> [Given information]
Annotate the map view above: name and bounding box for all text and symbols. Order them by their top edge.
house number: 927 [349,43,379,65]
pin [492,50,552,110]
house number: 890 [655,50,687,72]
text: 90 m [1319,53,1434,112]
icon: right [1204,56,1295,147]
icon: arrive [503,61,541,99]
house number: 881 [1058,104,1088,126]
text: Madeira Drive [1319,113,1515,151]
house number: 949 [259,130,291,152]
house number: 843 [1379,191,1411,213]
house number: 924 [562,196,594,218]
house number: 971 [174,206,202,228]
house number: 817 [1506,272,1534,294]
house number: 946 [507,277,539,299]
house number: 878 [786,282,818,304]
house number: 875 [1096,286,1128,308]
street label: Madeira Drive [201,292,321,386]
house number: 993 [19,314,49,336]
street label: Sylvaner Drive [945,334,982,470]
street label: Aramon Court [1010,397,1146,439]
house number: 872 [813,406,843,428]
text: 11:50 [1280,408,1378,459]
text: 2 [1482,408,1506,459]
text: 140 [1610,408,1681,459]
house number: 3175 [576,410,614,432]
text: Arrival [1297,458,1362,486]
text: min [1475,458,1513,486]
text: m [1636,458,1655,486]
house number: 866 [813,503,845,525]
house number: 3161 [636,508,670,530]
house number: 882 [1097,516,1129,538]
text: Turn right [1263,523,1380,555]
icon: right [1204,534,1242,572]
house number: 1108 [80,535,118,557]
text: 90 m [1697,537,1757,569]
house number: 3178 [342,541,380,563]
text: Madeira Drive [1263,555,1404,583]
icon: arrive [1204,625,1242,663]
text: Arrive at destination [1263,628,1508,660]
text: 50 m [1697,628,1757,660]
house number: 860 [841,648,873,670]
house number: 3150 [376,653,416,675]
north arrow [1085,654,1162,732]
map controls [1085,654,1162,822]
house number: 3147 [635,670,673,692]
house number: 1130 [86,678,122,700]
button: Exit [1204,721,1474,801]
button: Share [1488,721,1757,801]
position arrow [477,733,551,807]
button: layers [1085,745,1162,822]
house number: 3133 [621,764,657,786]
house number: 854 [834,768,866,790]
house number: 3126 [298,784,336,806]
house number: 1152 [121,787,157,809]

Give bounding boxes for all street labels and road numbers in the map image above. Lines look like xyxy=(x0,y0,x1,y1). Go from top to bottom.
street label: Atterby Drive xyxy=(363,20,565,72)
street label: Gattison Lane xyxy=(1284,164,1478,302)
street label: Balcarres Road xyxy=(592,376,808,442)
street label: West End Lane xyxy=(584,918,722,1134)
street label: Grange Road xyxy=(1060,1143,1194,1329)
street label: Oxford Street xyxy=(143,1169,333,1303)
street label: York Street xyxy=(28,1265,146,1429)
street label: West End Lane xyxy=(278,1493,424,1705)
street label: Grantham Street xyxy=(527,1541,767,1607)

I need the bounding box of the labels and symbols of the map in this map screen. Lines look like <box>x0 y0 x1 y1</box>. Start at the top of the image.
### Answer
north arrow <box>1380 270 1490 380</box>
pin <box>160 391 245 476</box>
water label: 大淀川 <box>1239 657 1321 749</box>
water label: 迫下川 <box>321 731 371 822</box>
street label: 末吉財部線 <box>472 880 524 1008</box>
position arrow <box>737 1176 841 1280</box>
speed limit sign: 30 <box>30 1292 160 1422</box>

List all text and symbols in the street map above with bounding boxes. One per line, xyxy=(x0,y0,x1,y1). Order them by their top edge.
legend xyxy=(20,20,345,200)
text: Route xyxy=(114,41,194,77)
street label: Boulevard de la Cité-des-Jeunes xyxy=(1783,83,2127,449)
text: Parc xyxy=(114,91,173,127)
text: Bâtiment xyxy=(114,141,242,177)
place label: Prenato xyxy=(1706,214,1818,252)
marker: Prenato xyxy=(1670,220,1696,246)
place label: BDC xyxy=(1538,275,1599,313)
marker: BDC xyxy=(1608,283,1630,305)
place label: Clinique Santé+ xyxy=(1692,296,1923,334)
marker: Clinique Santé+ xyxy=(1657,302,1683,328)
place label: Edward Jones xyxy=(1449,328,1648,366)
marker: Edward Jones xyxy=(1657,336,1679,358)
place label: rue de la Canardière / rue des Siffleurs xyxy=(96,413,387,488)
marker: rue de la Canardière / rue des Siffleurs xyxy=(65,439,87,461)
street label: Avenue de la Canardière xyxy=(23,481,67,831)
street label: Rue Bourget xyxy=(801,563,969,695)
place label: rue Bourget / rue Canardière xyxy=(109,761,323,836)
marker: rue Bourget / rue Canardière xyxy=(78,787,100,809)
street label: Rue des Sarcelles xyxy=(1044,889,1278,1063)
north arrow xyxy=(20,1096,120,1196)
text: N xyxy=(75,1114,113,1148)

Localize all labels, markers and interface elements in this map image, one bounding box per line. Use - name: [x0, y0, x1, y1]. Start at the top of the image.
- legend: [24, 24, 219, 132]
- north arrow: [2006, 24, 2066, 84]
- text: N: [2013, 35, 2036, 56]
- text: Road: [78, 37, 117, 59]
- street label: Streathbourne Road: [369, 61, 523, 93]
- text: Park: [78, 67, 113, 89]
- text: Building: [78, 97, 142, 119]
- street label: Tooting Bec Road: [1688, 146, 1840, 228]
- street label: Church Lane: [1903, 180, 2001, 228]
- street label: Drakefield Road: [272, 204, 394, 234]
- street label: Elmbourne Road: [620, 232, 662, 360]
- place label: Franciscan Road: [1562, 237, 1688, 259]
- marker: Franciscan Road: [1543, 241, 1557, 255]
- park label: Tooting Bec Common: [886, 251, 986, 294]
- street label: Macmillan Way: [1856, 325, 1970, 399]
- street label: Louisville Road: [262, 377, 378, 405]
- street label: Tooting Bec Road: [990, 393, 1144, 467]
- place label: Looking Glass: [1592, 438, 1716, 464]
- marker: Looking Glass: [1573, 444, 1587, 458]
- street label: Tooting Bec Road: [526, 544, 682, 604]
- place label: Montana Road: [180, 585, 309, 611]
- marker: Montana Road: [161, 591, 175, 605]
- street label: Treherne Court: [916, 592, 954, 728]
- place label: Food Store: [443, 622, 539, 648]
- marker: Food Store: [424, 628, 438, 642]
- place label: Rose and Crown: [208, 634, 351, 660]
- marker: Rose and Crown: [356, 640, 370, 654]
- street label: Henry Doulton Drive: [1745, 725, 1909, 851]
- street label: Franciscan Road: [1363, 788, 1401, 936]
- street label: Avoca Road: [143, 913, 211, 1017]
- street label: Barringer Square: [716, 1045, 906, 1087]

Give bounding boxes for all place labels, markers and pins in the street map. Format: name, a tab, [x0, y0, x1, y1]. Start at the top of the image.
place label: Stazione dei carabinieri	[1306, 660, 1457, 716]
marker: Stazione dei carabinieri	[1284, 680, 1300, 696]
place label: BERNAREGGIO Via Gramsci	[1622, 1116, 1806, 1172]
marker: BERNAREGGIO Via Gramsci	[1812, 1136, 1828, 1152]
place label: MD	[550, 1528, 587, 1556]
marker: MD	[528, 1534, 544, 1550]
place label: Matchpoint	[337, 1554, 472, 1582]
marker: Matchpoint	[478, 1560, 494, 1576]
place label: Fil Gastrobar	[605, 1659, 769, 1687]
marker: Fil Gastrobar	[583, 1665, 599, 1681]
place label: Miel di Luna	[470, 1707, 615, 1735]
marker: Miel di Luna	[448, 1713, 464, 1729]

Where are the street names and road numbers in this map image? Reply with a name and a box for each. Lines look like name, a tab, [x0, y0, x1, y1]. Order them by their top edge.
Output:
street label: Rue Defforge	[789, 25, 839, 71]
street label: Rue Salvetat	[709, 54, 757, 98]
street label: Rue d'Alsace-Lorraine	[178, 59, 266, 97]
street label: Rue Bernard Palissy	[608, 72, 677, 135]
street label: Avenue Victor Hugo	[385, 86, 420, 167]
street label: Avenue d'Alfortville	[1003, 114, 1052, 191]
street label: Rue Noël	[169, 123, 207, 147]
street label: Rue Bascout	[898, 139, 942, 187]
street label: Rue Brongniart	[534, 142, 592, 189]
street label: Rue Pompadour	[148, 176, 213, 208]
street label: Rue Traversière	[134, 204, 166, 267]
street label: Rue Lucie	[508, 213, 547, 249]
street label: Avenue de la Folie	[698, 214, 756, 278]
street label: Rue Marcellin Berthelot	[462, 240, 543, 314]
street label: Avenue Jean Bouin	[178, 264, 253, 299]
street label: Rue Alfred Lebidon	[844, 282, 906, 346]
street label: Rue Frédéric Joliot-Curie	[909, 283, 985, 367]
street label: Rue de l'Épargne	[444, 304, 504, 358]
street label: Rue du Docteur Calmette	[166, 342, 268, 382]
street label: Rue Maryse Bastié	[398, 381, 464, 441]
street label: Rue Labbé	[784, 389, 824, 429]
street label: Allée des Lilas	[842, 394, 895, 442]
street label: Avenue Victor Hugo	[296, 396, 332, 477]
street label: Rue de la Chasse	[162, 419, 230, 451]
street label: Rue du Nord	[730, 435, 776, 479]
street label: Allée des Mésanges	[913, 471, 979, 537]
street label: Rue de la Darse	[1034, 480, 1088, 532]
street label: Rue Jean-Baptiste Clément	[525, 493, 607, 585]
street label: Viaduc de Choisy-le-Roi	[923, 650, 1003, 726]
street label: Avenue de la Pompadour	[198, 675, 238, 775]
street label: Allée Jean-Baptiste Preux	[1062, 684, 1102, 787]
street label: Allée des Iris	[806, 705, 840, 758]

> [What this task involves]
Only lines that contain the string "Santé" count; pick each one out of the records and copy it.

> [Response box]
place label: Clinique Santé+ xyxy=(1692,296,1923,334)
marker: Clinique Santé+ xyxy=(1657,302,1683,328)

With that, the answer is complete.